## SELECTED EXTRACT
□ □ □
Walter Martin’s warning against the semantic jungle through which the cults attempt to envelop the believer with confusing terminology should not be heard as just a warning against blatant cults out there somewhere. It is a strange curiosity that those Christians who are most adamant that ours is the generation that will see the Lord’s return—and the end-time deception and apostasy associated with his return—look for signs of this deception outside the church, in such conspiracies as the New Age movement, and in such cults as Mormonism, Jehovah’s Witnesses, and Christian Science. Admittedly, these movements pose potential threats to the church, but perhaps we would do better to look for the deception of the end-times where Jesus and the New Testament predicted it would occur: within the church, within groups that call themselves Christian but which actually preach a different gospel.

In speaking of the possibility that sincere believers could be deceived into believing a different gospel, we are not referring to the legitimate doctrinal differences that exist among Christians. What Paul was referring to in Gal. 1:6–9 was much more than that. This different gospel was not just another organic variety of the same gospel; the meaning of the Greek words indicates that it was an alien gospel that was of an altogether different kind.[4] One need look no further for evidence of the absolute difference between the Pauline gospel and the false gospel with which the Galatians were being deceived than to the fact that Paul invokes an anathema, a curse of destruction by God, on any being, human or angelic, who preaches any gospel other than the gospel delivered to him by the Lord Jesus himself.[5] Clearly, to preach or believe a different gospel is an extremely serious matter.
□ □ □
## RECORDED DATA
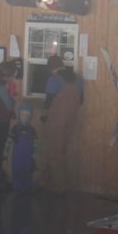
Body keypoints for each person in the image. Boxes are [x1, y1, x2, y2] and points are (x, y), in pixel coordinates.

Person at [42, 56, 81, 189]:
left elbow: (48, 102)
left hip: (56, 120)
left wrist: (44, 115)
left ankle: (58, 186)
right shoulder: (78, 79)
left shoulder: (53, 80)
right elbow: (80, 100)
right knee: (65, 151)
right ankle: (51, 182)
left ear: (51, 68)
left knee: (54, 152)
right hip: (73, 119)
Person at [10, 101, 38, 191]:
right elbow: (9, 141)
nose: (24, 117)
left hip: (28, 154)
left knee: (28, 169)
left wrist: (35, 153)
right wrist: (5, 152)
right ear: (19, 115)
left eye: (27, 115)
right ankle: (17, 187)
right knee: (17, 168)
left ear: (30, 116)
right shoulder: (15, 128)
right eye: (23, 115)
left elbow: (35, 142)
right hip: (17, 154)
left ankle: (27, 187)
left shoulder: (32, 129)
□ □ □
## TASK LIST
1. According to the excerpt on a different gospel, what does Paul invoke on any being who preaches a gospel other than the one delivered to him?
2. Proceed with the excerpt on a different gospel, writing on from its final sentence.

## WRITTEN ANSWERS
1. An anathema, which is a curse of destruction by God.

2.
We who count ourselves charismatics are at a crossroads. The charismatic renewal has reached a spiritual intersection in its history, and the decisions made by charismatic leadership in the next five years will, I believe, forever determine our place in the annals of church history. Nothing less than the doctrinal orthodoxy of our movement is at stake. Responsible leadership within the charismatic renewal must weigh seriously the evidence presented in this book—and the other books like it that I believe will be forthcoming—and, at whatever cost, lead the renewal on the road of return to the orthodox faith of the Christian church.

I am writing this book as a confirmed, unapologetic advocate of and participant in the charismatic renewal. Furthermore, while I am not a Pentecostal by way of theology, I believe that there is sound, biblical evidence to support many of the practices and experiences of charismatic renewal. Those who interpret this book as a rejection of charismatic renewal interpret it wrongly. I would no more reject charismatic renewal than I would reject the Holy Spirit who gave it.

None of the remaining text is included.